Book Synopsis British Visions of America, 1775-1820 by : Emma Macleod
Download or read book British Visions of America, 1775-1820 written by Emma Macleod and published by Routledge. This book was released on 2015-09-30 with total page 262 pages. Available in PDF, EPUB and Kindle. Book excerpt: Macleod examines changing British conceptions of America across the political spectrum during a period of political, cultural and intellectual upheaval. Macleod incorporates British writers of conservative, liberal and radical views.

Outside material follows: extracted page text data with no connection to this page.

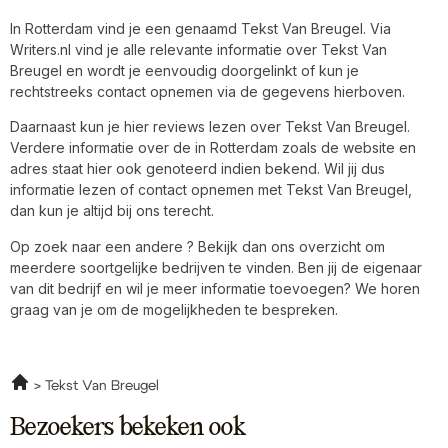
In Rotterdam vind je een genaamd Tekst Van Breugel. Via
Writers.nl vind je alle relevante informatie over Tekst Van
Breugel en wordt je eenvoudig doorgelinkt of kun je
rechtstreeks contact opnemen via de gegevens hierboven.
Daarnaast kun je hier reviews lezen over Tekst Van Breugel.
Verdere informatie over de in Rotterdam zoals de website en
adres staat hier ook genoteerd indien bekend. Wil jij dus
informatie lezen of contact opnemen met Tekst Van Breugel,
dan kun je altijd bij ons terecht.
Op zoek naar een andere ? Bekijk dan ons overzicht om
meerdere soortgelijke bedrijven te vinden. Ben jij de eigenaar
van dit bedrijf en wil je meer informatie toevoegen? We horen
graag van je om de mogelijkheden te bespreken.
Tekst Van Breugel
Bezoekers bekeken ook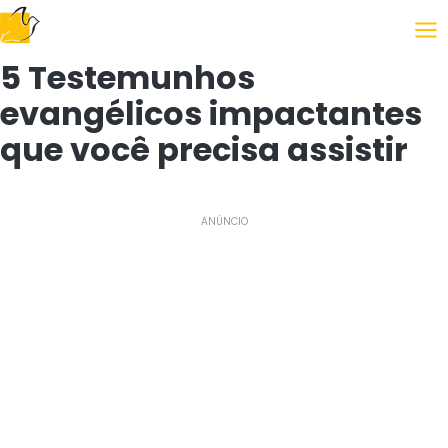
Following the Gospel
5 Testemunhos
evangélicos impactantes
que você precisa assistir
ANÚNCIO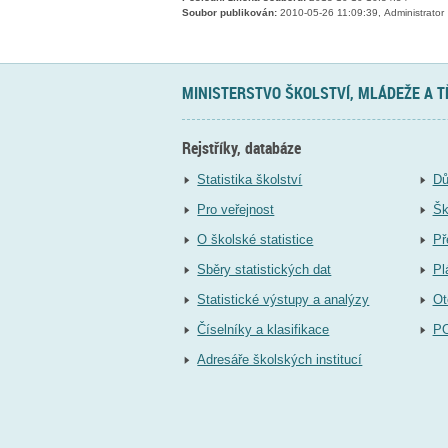
Soubor publikován:
2010-05-26 11:09:39, Administrator
MINISTERSTVO ŠKOLSTVÍ, MLÁDEŽE A 
Rejstříky, databáze
Statistika školství
Dů
Pro veřejnost
Šk
O školské statistice
Př
Sběry statistických dat
Pl
Statistické výstupy a analýzy
Ot
Číselníky a klasifikace
P
Adresáře školských institucí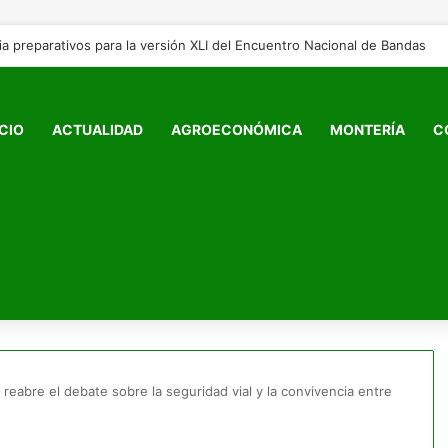
ICIO
ACTUALIDAD
AGROECONÓMICA
MONTERÍA
C
reabre el debate sobre la seguridad vial y la convivencia entre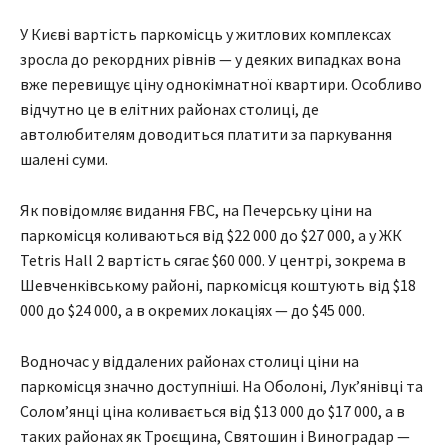
У Києві вартість паркомісць у житлових комплексах
зросла до рекордних рівнів — у деяких випадках вона
вже перевищує ціну однокімнатної квартири. Особливо
відчутно це в елітних районах столиці, де
автолюбителям доводиться платити за паркування
шалені суми.
Як повідомляє видання FBC, на Печерську ціни на
паркомісця коливаються від $22 000 до $27 000, а у ЖК
Tetris Hall 2 вартість сягає $60 000. У центрі, зокрема в
Шевченківському районі, паркомісця коштують від $18
000 до $24 000, а в окремих локаціях — до $45 000.
Водночас у віддалених районах столиці ціни на
паркомісця значно доступніші. На Оболоні, Лук’янівці та
Солом’янці ціна коливається від $13 000 до $17 000, а в
таких районах як Троєщина, Святошин і Виноградар —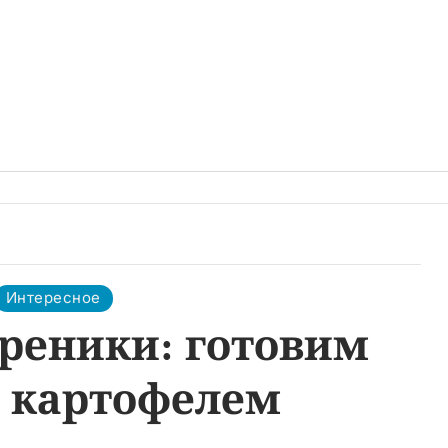
Интересное
реники: готовим
с картофелем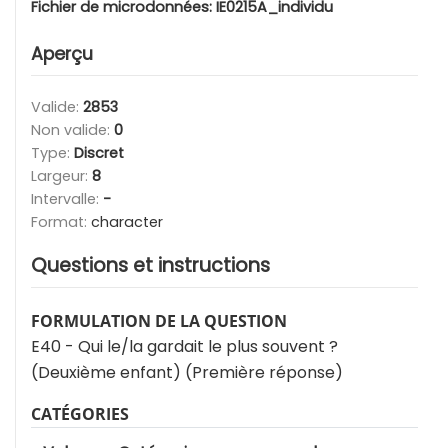
Fichier de microdonnées:
IE0215A_individu
Aperçu
Valide:
2853
Non valide:
0
Type:
Discret
Largeur:
8
Intervalle:
-
Format:
character
Questions et instructions
FORMULATION DE LA QUESTION
E40 - Qui le/la gardait le plus souvent ?
(Deuxième enfant) (Première réponse)
CATÉGORIES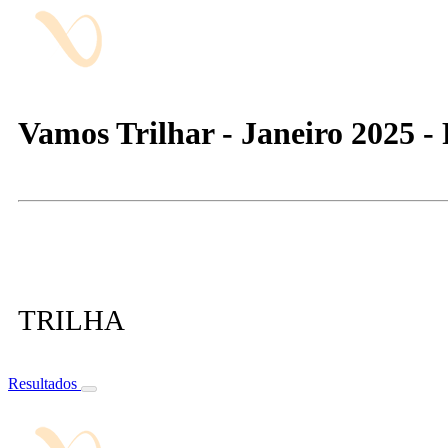
Vamos Trilhar - Janeiro 2025 - 
TRILHA
Resultados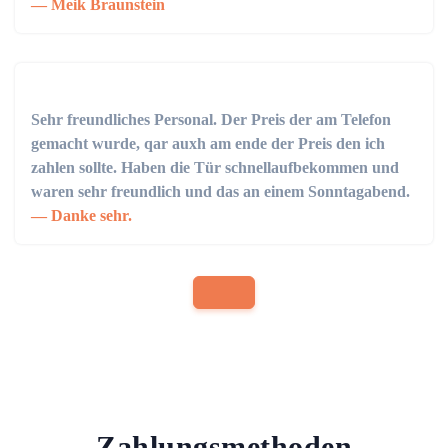
Meik Braunstein
Sehr freundliches Personal. Der Preis der am Telefon
gemacht wurde, qar auxh am ende der Preis den ich
zahlen sollte. Haben die Tür schnellaufbekommen und
waren sehr freundlich und das an einem Sonntagabend.
Danke sehr.
Zahlungsmethoden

Book Synopsis The Liberty to Take Fish by : Thomas Blake Earle
Download or read book The Liberty to Take Fish written by Thomas Blake Earle and published by Cornell University Press. This book was released on 2023-08-15 with total page 186 pages. Available in PDF, EPUB and Kindle. Book excerpt: In The Liberty to Take Fish, Thomas Blake Earle offers an incisive and nuanced history of the long American Revolution, describing how aspirations to political freedom coupled with the economic imperatives of commercial fishing roiled relations between the young United States and powerful Great Britain. The American Revolution left the United States with the "liberty to take fish" from the waters of the North Atlantic. Indispensable to the economic health of the new nation, the cod fisheries of the Grand Banks, the Bay of Fundy, and the Gulf of St. Lawrence quickly became symbols of American independence in an Atlantic world dominated by Great Britain. The fisheries issue was a near-constant concern in American statecraft that impinged upon everything, from Anglo-American relations, to the operation of American federalism, and even to the nature of the marine environment. Earle explores the relationship between the fisheries and the state through the Civil War era when closer ties between the United States and Great Britain finally surpassed the contentious interests of the fishing industry on the nation's agenda. The Liberty to Take Fish is a rich story that moves from the staterooms of Washington and London to the decks of fishing schooners and into the Atlantic itself to understand how ordinary fishermen and the fish they pursued shaped and were, in turn, shaped by those far-off political and economic forces. Earle returns fishing to its once-central place in American history and shows that the nation of the nineteenth century was indeed a maritime one.